職業を調べる

秘書

どんな仕事なの?

上司の業務をサポートし、日々の予定や事務作業を管理・調整する仕事

秘書の仕事は、主に社長や役員、政治家、弁護士、医師などの業務を事務的な側面からサポートすることです。電話対応、メールの処理、文書作成や文書管理、スケジュール管理、社内外の人との調整、出張の手配など、その業務は多岐にわたります。パソコンスキルなどの事務処理能力に加え、コミュニケーション能力や高度なビジネスマナー、また職場や業界の事情に通じていることも求められる専門的な仕事です。
働き方としては、複数人のチームで上司をサポートするグループ秘書(一般企業に多い)と、上司に1対1でつきサポートする個人秘書(外資系企業や法律事務所などに多い)があります。どちらの形態かによって業務の範囲が異なります。

現状と将来性

秘書は常に上司のそばにつき働くというのが一般的でしたが、近年はインターネットを活用して働く人が増え、「オンライン秘書サービス」という新しい形態も登場しています。

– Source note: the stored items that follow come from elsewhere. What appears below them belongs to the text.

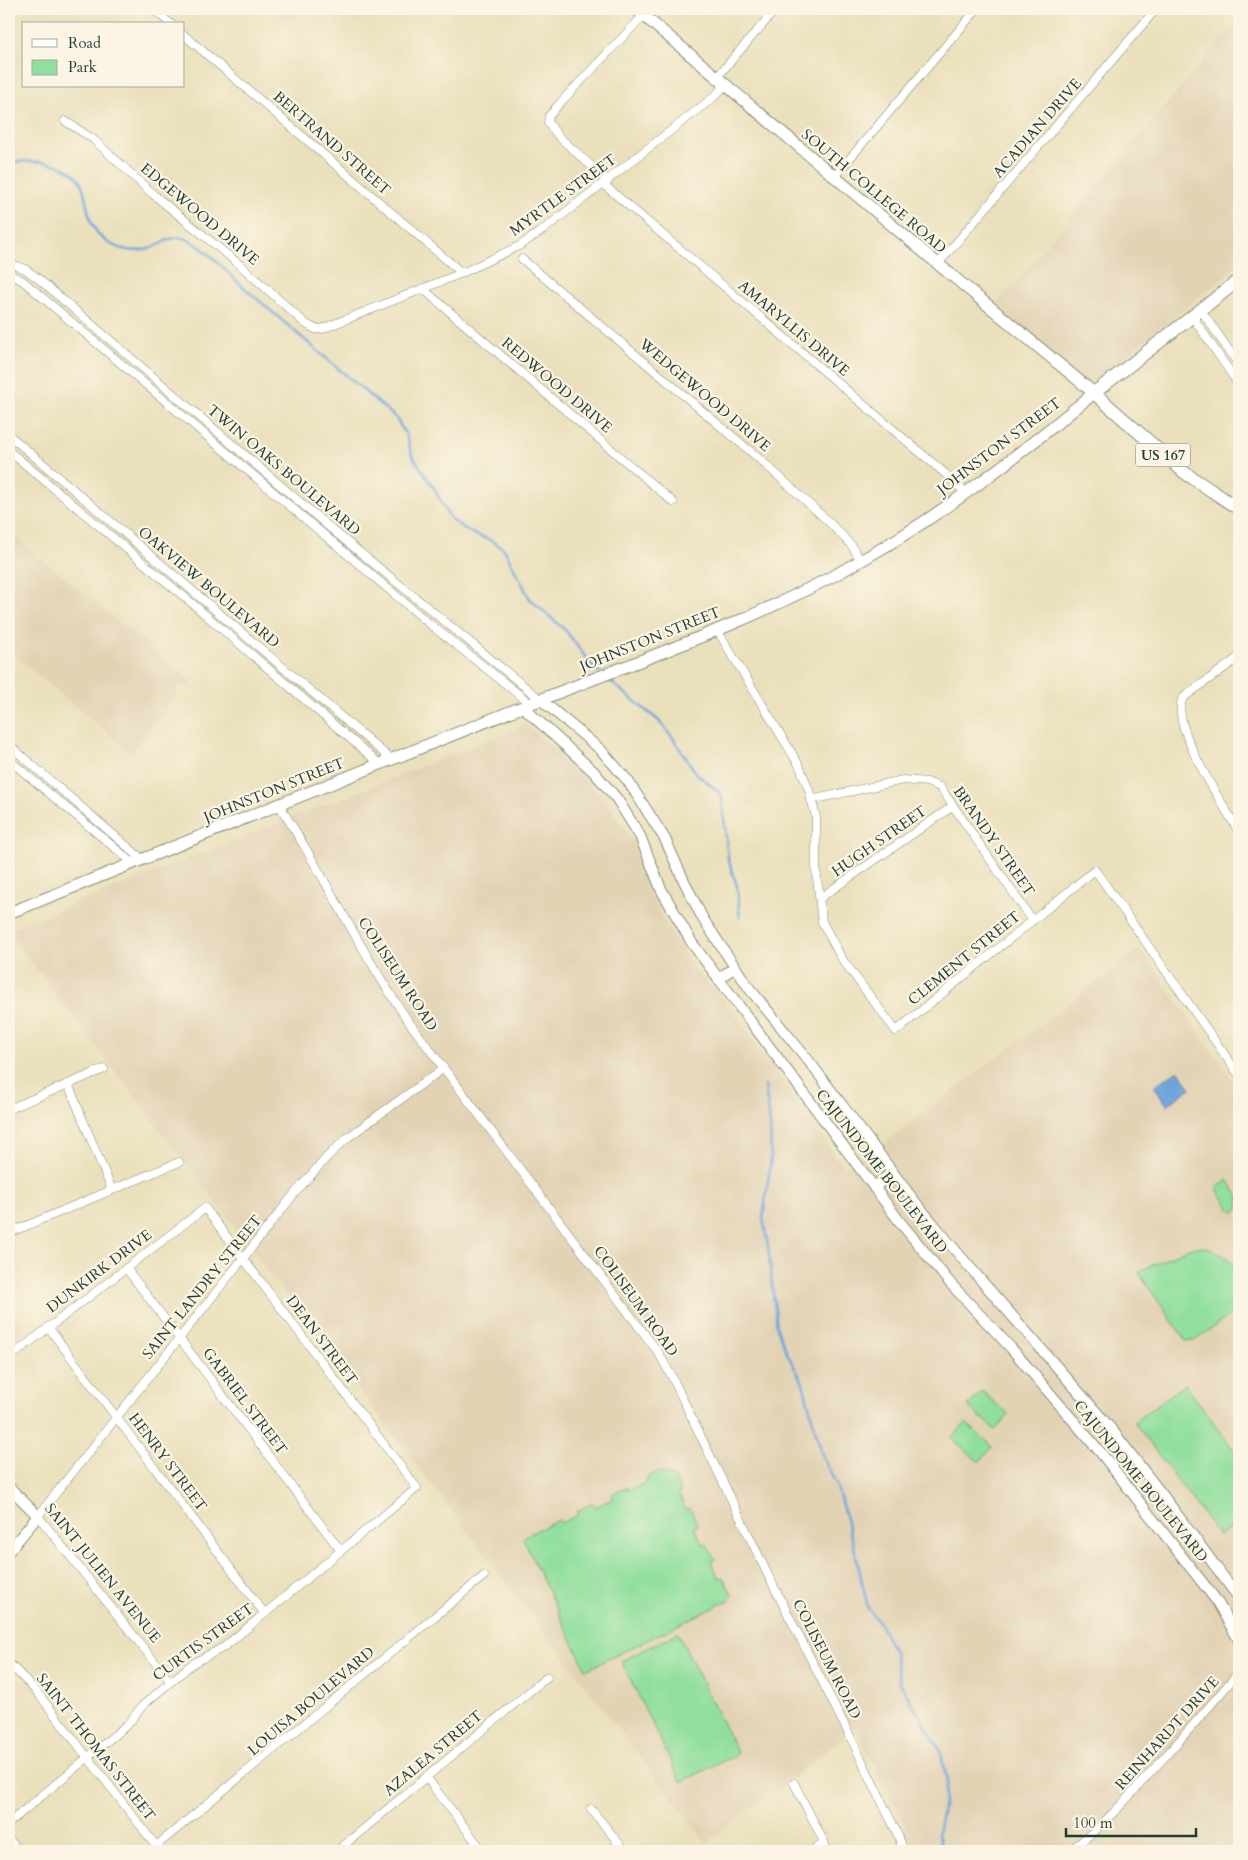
<svg xmlns="http://www.w3.org/2000/svg" width="1248" height="1860" viewBox="0 0 1248 1860" font-family="Cardo,serif">
<rect width="100%" height="100%" fill="#fcf5e5"/>
<filter id="ink" filterUnits="userSpaceOnUse"><feTurbulence type="fractalNoise" baseFrequency=".02" numOctaves="2"/><feDisplacementMap in="SourceGraphic" scale="10" xChannelSelector="R" yChannelSelector="G"/><feConvolveMatrix kernelMatrix="1 2 1 2 8 2 1 2 1" color-interpolation-filters="sRGB"/></filter>
<filter id="wash" filterUnits="userSpaceOnUse"><feTurbulence type="fractalNoise" baseFrequency=".0096" numOctaves="4" result="noise"/><feDisplacementMap in="SourceGraphic" scale="20" xChannelSelector="R" yChannelSelector="G"/><feGaussianBlur stdDeviation="1.12" result="paint"/><feColorMatrix in="noise" values="0 0 0 0 0 0 0 0 0 0 0 0 0 0 0 0 0 1.4 0 .05"/><feComposite in="paint" operator="in"/></filter>
<g filter="url(#wash)">
<rect width="100%" height="100%" fill="#eae0bc"/>
<g fill="#e2d3b5">
<path d="M1239,19V265L1086,387L992,309Z"/>
<path d="M9,532L191,681V686H176L177,695L131,753L9,650Z"/>
<path d="M526,725L577,768L607,803L636,846L662,918L697,972L723,998L843,1167L885,1142L1140,949L1239,1089V1851H914L906,1828L856,1728L706,1843L76,1020L9,934V930Z"/>
</g>
<g fill="#91df9e" stroke="#588e69">
<path d="M1228,1180L1239,1197V1209L1233,1213L1216,1188Z"/>
<path d="M1200,1247C1216,1248 1227,1258 1239,1268V1309L1194,1341H1186L1138,1272L1189,1248Z"/>
<path d="M1185,1384L1239,1457V1521L1219,1536L1134,1422Z"/>
<path d="M982,1391L1009,1415L995,1430L968,1406Z"/>
<path d="M966,1423L993,1447L979,1462L952,1438Z"/>
<path d="M655,1473H661L674,1477L681,1491L678,1493L686,1510L690,1508L698,1525L694,1527L703,1544L706,1543L715,1559L711,1561L719,1578L723,1577L732,1595L729,1600L586,1670L523,1539L525,1536L559,1520L561,1523L578,1515L577,1511L593,1503L595,1507L614,1498L612,1494L627,1487L629,1490L647,1482L646,1478Z"/>
<path d="M678,1633L738,1754L681,1782L621,1661Z"/>
</g>
<path fill="#6ea4db" stroke="#467088" d="M1178,1070L1191,1088L1167,1105L1154,1086Z"/>
<g fill="none" stroke-linecap="round" stroke-linejoin="round">
<g stroke="#6ea4db" stroke-width="2.5">
<path d="M9,163C32,159 74,160 83,188C89,208 87,228 107,242C123,252 140,254 158,245C167,240 175,235 186,239C202,244 229,274 242,286L396,418L406,435L412,455L434,488L448,515L453,521L473,534L490,540L504,549L530,599L566,631L592,666L600,672"/>
<path d="M606,678L658,720L673,738L696,773L720,793L722,797L728,859L737,886L740,918"/>
<path d="M765,1086L770,1124L771,1159L763,1218L768,1246L777,1328L788,1355L803,1383L822,1455L836,1484L853,1543L868,1608L880,1624L894,1652L900,1683L940,1750L947,1779L943,1809L938,1834L943,1851"/>
</g>
</g>
</g>
<g filter="url(#ink)">
<g fill="none" stroke-linecap="round" stroke-linejoin="round">
<g stroke="#848e78" stroke-width="9">
<g id="minor">
<path d="M153,9L171,24"/>
<path d="M184,35L462,273"/>
<path d="M717,77L776,9"/>
<path d="M65,121L93,139L154,195L240,265L306,324L315,329H322L462,273L519,246L543,230L714,97L725,85"/>
<path d="M834,177L977,9"/>
<path d="M608,181L558,136L548,122L549,116L560,103L644,15"/>
<path d="M603,184L948,476L966,493"/>
<path d="M522,259L763,462L830,523L852,546L861,561"/>
<path d="M9,263L25,269L35,276L335,532L541,700"/>
<path d="M938,264L1156,9"/>
<path d="M9,274L23,281L431,625L531,704"/>
<path d="M423,289L673,502"/>
<path d="M1201,310L1239,365"/>
<path d="M1192,316L1239,385"/>
<path d="M9,435L392,760"/>
<path d="M9,451L194,605L381,765"/>
<path d="M717,630L799,765L809,790L816,817V869L822,922L842,959L896,1031L1095,870L1239,1075"/>
<path d="M1239,657L1183,698C1168,724 1225,807 1239,832"/>
<path d="M9,745L143,860"/>
<path d="M9,760L133,863"/>
<path d="M811,800L903,780L927,782L940,787L1032,920"/>
<path d="M279,805C325,876 361,953 409,1022L658,1352L672,1377L767,1573L849,1734L896,1831L904,1851"/>
<path d="M820,898L953,806"/>
<path d="M68,1084L112,1190"/>
<path d="M9,1109L104,1069"/>
<path d="M9,1233L179,1162"/>
<path d="M126,1268L341,1551"/>
<path d="M48,1327L265,1614"/>
<path d="M9,1358L205,1208L417,1488L224,1647L192,1664L143,1705L129,1723L9,1823"/>
<path d="M9,1663L37,1692L160,1851"/>
<path d="M170,1681L38,1516L295,1193L327,1157L347,1138L444,1068"/>
<path d="M426,1777L483,1851"/>
<path d="M794,1783L824,1842L827,1851"/>
<path d="M591,1809L625,1851"/>
<path d="M9,1839L18,1851"/>
<path d="M156,1846L484,1576"/>
<path d="M337,1851L547,1677"/>
<path d="M610,1851L619,1844"/>
<path d="M812,1851L824,1842"/>
<path d="M1069,1851C1100,1829 1125,1801 1151,1772C1181,1739 1210,1706 1239,1672"/>
</g>
</g>
<g stroke="#848e78" stroke-width="12">
<g id="tertiary">
<path d="M541,700L601,750L628,781L665,839L684,881L703,919L749,988L808,1060L915,1202L966,1263L1112,1430L1164,1497L1239,1598"/>
<path d="M523,707L594,772L617,799L640,836L661,889L692,943L900,1222L950,1283L1011,1348L1101,1453L1216,1600L1239,1640"/>
<path d="M718,979L735,967"/>
<path d="M874,1188L892,1172"/>
<path d="M9,1487L38,1516L9,1551"/>
</g>
</g>
<g stroke="#848e78" stroke-width="13">
<path id="secondary" d="M9,913C180,845 351,776 522,707C636,661 755,622 862,560C945,513 1020,454 1094,393L938,264L636,9"/>
</g>
<g stroke="#848e78" stroke-width="14">
<path id="primary" d="M1239,280L1094,393L1185,473L1239,509"/>
</g>
<use href="#minor" stroke="#fff" stroke-width="8"/>
<use href="#tertiary" stroke="#fff" stroke-width="10"/>
<use href="#secondary" stroke="#fff" stroke-width="11"/>
<use href="#primary" stroke="#fff" stroke-width="12"/>
</g>
</g>
<g text-anchor="middle" stroke-width="4.5" stroke-linejoin="round" paint-order="stroke">
<rect fill="#fcf5e5" stroke="#617469" stroke-width="1" x="1135.5" y="443.5" width="55" height="23" rx="4"/>
<g font-size="14" font-weight="bold" fill="#1f3d34">
<text x="1163" y="460">US 167</text>
</g>
<g font-size="15" fill="#1f3d34" stroke="#fcf5e5">
<text transform="translate(1037 128) rotate(-49)" y="5">ACADIAN DRIVE</text>
<text transform="translate(332 143) rotate(41)" y="5">BERTRAND STREET</text>
<text transform="translate(874 191) rotate(40)" y="5">SOUTH COLLEGE ROAD</text>
<text transform="translate(563 195) rotate(-36)" y="5">MYRTLE STREET</text>
<text transform="translate(200 214) rotate(40)" y="5">EDGEWOOD DRIVE</text>
<text transform="translate(794 328) rotate(40)" y="5">AMARYLLIS DRIVE</text>
<text transform="translate(557 385) rotate(40)" y="5">REDWOOD DRIVE</text>
<text transform="translate(705 395) rotate(40)" y="5">WEDGEWOOD DRIVE</text>
<text transform="translate(999 446) rotate(-37)" y="5">JOHNSTON STREET</text>
<text transform="translate(284 470) rotate(40)" y="5">TWIN OAKS BOULEVARD</text>
<text transform="translate(209 587) rotate(40)" y="5">OAKVIEW BOULEVARD</text>
<text transform="translate(650 639) rotate(-22)" y="5">JOHNSTON STREET</text>
<text transform="translate(274 790) rotate(-22)" y="5">JOHNSTON STREET</text>
<text transform="translate(879 841) rotate(-35)" y="5">HUGH STREET</text>
<text transform="translate(994 841) rotate(55)" y="5">BRANDY STREET</text>
<text transform="translate(964 958) rotate(-39)" y="5">CLEMENT STREET</text>
<text transform="translate(398 974) rotate(57)" y="5">COLISEUM ROAD</text>
<text transform="translate(882 1171) rotate(52)" y="5">CAJUNDOME BOULEVARD</text>
<text transform="translate(99 1271) rotate(-37)" y="5">DUNKIRK DRIVE</text>
<text transform="translate(202 1287) rotate(-51)" y="5">SAINT LANDRY STREET</text>
<text transform="translate(636 1301) rotate(54)" y="5">COLISEUM ROAD</text>
<text transform="translate(322 1340) rotate(53)" y="5">DEAN STREET</text>
<text transform="translate(245 1401) rotate(53)" y="5">GABRIEL STREET</text>
<text transform="translate(168 1462) rotate(53)" y="5">HENRY STREET</text>
<text transform="translate(1141 1481) rotate(51)" y="5">CAJUNDOME BOULEVARD</text>
<text transform="translate(103 1573) rotate(51)" y="5">SAINT JULIEN AVENUE</text>
<text transform="translate(203 1642) rotate(-36)" y="5">CURTIS STREET</text>
<text transform="translate(827 1659) rotate(63)" y="5">COLISEUM ROAD</text>
<text transform="translate(311 1701) rotate(-40)" y="5">LOUISA BOULEVARD</text>
<text transform="translate(1167 1733) rotate(-48)" y="5">REINHARDT DRIVE</text>
<text transform="translate(96 1747) rotate(52)" y="5">SAINT THOMAS STREET</text>
<text transform="translate(433 1753) rotate(-40)" y="5">AZALEA STREET</text>
</g>
</g>
<rect width="1248" height="1860" fill="none" stroke="#fcf5e5" stroke-width="30"/>
<rect x="22" y="22" width="162" height="65" fill="#fcf5e5" stroke="#a4ab9e"/>
<rect x="32" y="39" width="25" height="8" fill="#ffffff" stroke="#a4ab9e"/>
<text x="68" y="48" font-size="15" fill="#1f3d34">Road</text>
<rect x="32" y="60" width="25" height="15" fill="#91df9e" stroke="#a4ab9e"/>
<text x="68" y="72" font-size="15" fill="#1f3d34">Park</text>
<path d="M1066 1828v8h130v-8" fill="none" stroke="#1f3d34" stroke-width="2.5"/>
<text x="1073" y="1828" font-size="15" fill="#1f3d34" stroke="#fcf5e5" stroke-width="4" paint-order="stroke">100 m</text>
</svg>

チャットやWeb会議サービスなどを利用して連絡を取り合い、世界中どこにいても仕事ができるため、秘書も自宅やオフィスなど好きな場所で働きやすくなりました。
また、秘書の仕事の中でもスケジュール管理やデータ整理などはAIの得意とする分野で、今後は秘書に求められる役割が変化していくと考えられます。コミュニケーションやトラブル対処、細かな調整など人間にしかできない業務や、上司のサポートだけでなくパートナーや相談相手として踏み込んだ仕事をこなすことが求められるようになるでしょう。

この職業につくためには

秘書として働くために、必要な学歴や資格はありません。ただ、新卒採用ですぐに秘書になるケースは少なく、特に企業の役員クラスにつく秘書の場合は、事務職などで入社し、経験を積んでから秘書室に異動して秘書業務につくのが一般的です。企業の多くは採用試験で一定程度の学歴を求めており、大学・短大卒業や専門学校卒業が望まれます。
また、公益財団法人実務技能検定協会が実施する秘書検定は、多くの秘書希望者が取得を目指すものです。秘書としての知識やスキルを身につけていることを証明するものなので、より上位の級を取得しておくと採用試験などの際にアピール材料になります。